==== MATERIAL PROVIDED ====

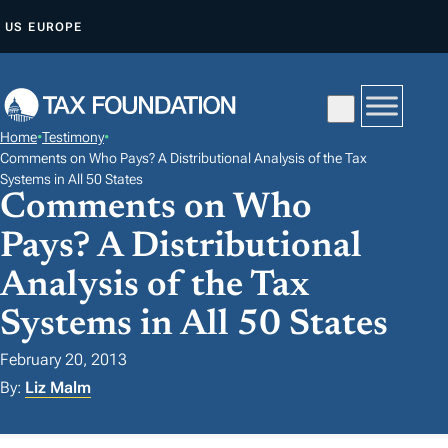
S
US
EUROPE
K
I
P
T
Home
•
Testimony
•
O
Comments on Who Pays? A Distributional Analysis of the Tax
C
Systems in All 50 States
Comments on Who
O
N
Pays? A Distributional
T
Analysis of the Tax
E
Systems in All 50 States
N
T
February 20, 2013
By:
Liz Malm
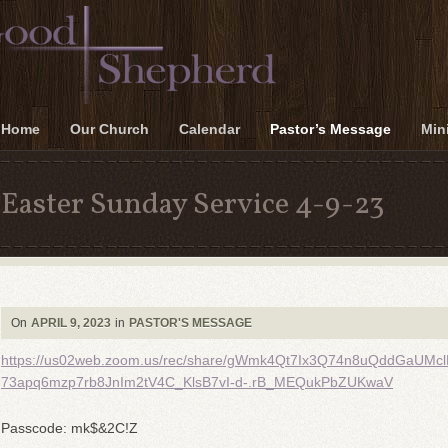
Home
Our Church
Calendar
Pastor’s Message
Mini
Easter Sunday Service 4-9-23
On
APRIL 9, 2023
in
PASTOR'S MESSAGE
https://us02web.zoom.us/rec/share/gWmk4Qt7Ix3Q74n8uQddGaUMc
73apq6mzp7rb8JnIm2tV4C_KlsB7vI-d-.rB_MEQukPbZUKwaV
Passcode: mk$&2C!Z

====

**TASK STATEMENT**:
Please copy out each line in the entries that mentions the string "Distributional".

**ANSWER TO THIS TASK**:
Comments on Who Pays? A Distributional Analysis of the Tax
Pays? A Distributional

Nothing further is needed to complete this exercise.